The voices of those aboriginals who did go through the residential school system, and value that experience which prepared them for life within the larger community, educating them and giving them the tools for self-sufficiency, including the pride inherent in being able to qualify for good paying jobs outside reserves, resulting in First Nations professionals whose intelligence and capabilities equal that of any other high-achieving Canadian, are seldom heard, but they do speak, from time to time, in denial of claims that their experience in the residential school system had no benefit to them.

A just-concluded enquiry into the neglect, abuse and subsequent death of five-year-old Phoenix Sinclair at the hands of her disinterested mother and her abusive boyfriend, found Manitoba child welfare gravely deficient in the manner in which it undertakes protection of the vulnerable children it is tasked to follow and to protect from harm, irrespecitive of the source. Commissioner Hughes recommended the province take the lead in addressing the disproportionality of aboriginal children in protective care.

Phoenix had been taken into custody at birth. During her brief lifetime, no fewer than 27 agency workers were serially responsible for her file.
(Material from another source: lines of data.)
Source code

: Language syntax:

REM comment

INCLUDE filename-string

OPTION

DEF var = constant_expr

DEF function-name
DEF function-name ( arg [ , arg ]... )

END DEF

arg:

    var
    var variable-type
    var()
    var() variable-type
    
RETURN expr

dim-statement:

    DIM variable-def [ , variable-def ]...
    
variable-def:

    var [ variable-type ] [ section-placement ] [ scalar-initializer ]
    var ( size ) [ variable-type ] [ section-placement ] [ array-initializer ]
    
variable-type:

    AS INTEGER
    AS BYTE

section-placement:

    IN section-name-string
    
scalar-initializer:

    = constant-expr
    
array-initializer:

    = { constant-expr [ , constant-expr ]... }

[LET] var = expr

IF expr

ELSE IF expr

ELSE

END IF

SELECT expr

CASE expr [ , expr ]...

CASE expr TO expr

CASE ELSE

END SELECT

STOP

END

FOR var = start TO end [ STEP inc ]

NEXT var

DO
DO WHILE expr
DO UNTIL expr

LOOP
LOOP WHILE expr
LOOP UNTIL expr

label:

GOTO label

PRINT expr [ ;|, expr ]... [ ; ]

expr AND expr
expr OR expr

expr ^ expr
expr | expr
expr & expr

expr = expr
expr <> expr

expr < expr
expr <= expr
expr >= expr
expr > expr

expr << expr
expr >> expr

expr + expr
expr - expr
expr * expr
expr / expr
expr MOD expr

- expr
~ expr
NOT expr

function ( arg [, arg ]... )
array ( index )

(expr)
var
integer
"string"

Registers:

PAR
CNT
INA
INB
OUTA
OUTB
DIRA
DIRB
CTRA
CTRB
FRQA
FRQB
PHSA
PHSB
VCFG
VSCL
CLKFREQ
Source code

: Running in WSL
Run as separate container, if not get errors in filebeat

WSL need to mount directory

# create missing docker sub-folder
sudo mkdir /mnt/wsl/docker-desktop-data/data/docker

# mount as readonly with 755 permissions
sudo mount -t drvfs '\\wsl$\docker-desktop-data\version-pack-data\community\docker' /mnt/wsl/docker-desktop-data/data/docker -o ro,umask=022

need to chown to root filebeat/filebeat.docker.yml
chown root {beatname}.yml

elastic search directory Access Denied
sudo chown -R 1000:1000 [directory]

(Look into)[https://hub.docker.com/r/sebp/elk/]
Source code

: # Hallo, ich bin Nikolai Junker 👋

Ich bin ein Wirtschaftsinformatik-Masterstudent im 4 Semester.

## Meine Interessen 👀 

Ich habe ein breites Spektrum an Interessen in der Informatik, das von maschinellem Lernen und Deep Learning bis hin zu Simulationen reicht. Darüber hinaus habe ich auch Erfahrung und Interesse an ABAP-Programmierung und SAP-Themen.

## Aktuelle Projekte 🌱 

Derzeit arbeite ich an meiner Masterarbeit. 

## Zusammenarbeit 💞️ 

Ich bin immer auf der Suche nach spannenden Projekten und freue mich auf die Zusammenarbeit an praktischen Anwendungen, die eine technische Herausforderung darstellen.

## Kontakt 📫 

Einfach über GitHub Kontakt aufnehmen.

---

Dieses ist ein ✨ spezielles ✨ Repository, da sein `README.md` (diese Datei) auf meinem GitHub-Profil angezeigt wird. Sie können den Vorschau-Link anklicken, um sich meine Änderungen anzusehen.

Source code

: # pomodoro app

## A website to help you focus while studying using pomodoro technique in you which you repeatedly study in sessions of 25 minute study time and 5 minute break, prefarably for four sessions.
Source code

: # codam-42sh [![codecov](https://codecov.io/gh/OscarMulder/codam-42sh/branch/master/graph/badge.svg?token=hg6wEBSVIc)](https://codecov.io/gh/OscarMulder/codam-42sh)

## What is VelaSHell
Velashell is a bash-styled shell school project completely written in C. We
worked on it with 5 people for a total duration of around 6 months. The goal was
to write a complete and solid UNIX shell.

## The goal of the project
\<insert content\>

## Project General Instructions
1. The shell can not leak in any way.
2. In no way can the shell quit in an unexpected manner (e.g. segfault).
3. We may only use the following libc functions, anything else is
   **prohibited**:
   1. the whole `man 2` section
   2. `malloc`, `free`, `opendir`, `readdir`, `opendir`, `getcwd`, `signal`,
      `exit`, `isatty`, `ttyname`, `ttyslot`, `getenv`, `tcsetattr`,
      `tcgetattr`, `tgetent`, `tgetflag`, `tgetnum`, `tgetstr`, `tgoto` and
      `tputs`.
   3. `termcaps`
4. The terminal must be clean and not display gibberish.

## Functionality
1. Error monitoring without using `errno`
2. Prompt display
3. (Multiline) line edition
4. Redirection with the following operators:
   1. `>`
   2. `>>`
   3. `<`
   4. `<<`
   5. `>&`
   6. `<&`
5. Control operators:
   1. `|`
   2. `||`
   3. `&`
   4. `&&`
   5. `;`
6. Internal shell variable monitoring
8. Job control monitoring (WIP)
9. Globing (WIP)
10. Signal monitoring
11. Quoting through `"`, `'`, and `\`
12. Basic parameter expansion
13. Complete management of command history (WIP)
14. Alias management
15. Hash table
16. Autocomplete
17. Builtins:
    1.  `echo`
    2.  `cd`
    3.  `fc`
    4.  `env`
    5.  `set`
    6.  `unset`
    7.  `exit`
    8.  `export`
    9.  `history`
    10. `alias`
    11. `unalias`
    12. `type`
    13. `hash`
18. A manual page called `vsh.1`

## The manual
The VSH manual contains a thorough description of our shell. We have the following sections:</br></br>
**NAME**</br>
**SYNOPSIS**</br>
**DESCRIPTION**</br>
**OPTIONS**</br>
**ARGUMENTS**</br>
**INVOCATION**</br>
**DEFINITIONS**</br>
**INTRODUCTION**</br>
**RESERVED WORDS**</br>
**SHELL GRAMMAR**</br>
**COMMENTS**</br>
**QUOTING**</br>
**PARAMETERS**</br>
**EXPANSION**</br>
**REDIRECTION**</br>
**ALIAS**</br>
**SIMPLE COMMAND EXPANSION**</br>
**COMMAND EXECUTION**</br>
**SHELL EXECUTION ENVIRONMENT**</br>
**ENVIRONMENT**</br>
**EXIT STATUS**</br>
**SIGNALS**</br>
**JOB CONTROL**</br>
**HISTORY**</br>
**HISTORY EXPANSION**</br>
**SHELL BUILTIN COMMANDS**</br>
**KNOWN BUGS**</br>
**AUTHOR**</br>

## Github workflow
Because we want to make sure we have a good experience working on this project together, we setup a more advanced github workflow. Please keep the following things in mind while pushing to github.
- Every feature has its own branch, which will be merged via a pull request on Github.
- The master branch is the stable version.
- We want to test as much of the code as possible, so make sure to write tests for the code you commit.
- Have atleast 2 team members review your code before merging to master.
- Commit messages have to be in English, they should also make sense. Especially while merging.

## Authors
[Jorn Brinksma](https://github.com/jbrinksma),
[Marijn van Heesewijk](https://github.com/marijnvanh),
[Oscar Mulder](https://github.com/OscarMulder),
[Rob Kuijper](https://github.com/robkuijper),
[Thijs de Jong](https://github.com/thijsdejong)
She was returned repeatedly to her mother, Samantha Kematch, even though the woman's indifference to her child was evident to those case workers. The enquiry concluded that Phoenix's mother and her boyfriend Karl McKay neglected, confined, tortured and beat the little girl. Phoenix finally died of extensive injuries, alone on the cold basement floor of the family home on the Fisher River reserve.

Her little body was buried close to the community dump, in a shallow grave. And life resumed as normal, with her mother continuing to collect her entitled child subsidy cheques. When her mother was allowed to take custody of Phoenix in 2004, she had partnered with "a dangerous man from whom the agency could have, and should have, saved Phoenix", the judge wrote in his final draft resulting from the enquiry.

The enquiry came in at a cost of $14-million, hearing from 126 witnesses. Mr. Hughes made 62 recommendations. Among those, that the child-welfare agencies must foremost assess a child's well-being when a family's situation comes to their attention; face-to-face contact included of necessity. All elements of the agencies and community organizations must undertake a far better job communicating with one another on active files.

Both Phoenix Sinclair's mother, Samantha Kematch, and her boyfriend Karl McKay, were convicted of first-degree murder in 2008. Their story, and that of Phoenix should represent a hideous, but rare travesty of a child's life trammelled with pain and injury leading to death. But sadly, it is not all that rare an event, not necessarily confined only within aboriginal communities, but proportionately overwhelmingly so.